Our Story
Our story is down-to-earth. It’s about cherishing the land, a love of tastier, healthier bakery products and a desire to build lasting relationships with our growers and customers. It’s a story that continues to pioneer new ideas born of proven old ways.
Wholegrain Milling Co. started where many of the best things do — around a kitchen table. Back in 1978, Wendy and Harry Neale set up a small, bench-top stone mill in their kitchen in Gunnedah, NSW and started grinding organic flour by hand. Almost five decades later, we’ve grown into one of Australia’s leading suppliers of 100% Certified Sustainable and Certified Organic flours.
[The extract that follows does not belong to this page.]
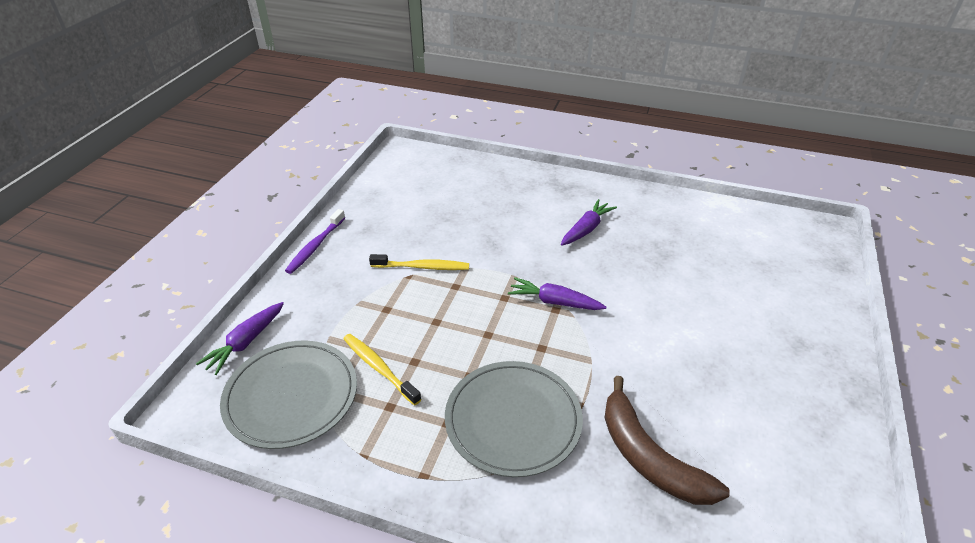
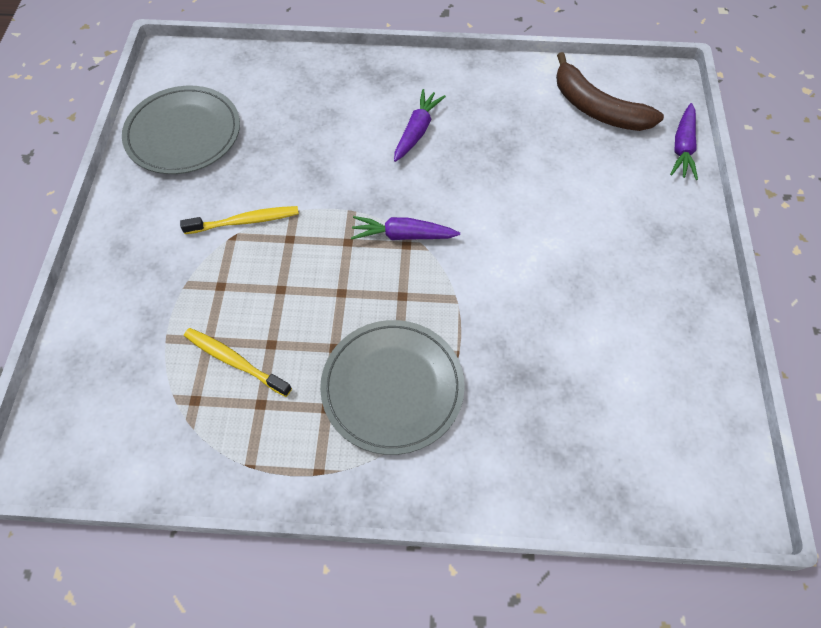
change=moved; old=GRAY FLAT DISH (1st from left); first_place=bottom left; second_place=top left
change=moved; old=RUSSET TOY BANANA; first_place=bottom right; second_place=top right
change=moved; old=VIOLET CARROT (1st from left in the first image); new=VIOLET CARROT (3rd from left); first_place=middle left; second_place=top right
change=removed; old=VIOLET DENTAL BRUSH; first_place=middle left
Today, our modern facility runs seven stone mills alongside a purpose-built roller mill, drawing grain supplied by our trusted growers from more than a hundred storage silos on site. And yes, that first little stone mill still gets a run now and then, just to remind us all where we came from.
Just as the business has passed from one generation to the next, we believe the land is something you pass on, not use up. We take the long view—backing our sustainable and organic growers as they use farming practices that nourish the soil rather than deplete it, and embracing sustainable practices at the mill wherever we can. The result is flour that treads lightly, with a carbon footprint up to 54% lower than conventional flours (Source: Wholegrain Milling Co. 2024 GHG Emissions Calculation Report).
Oh, and it bakes pretty bloody good too.
Our history
Wholegrain Milling Co. flour is sought after in hundreds of the best artisan bakeries across the country. The quality and traceability of Wholegrain Milling Co. flour is a result of the way it’s grown, sourced and milled.
We source grains from farms with
verified regenerative or organic farming techniques.
Every loaf that comes out of the oven of a baker using our flour has a positive impact because it’s better for people and the planet.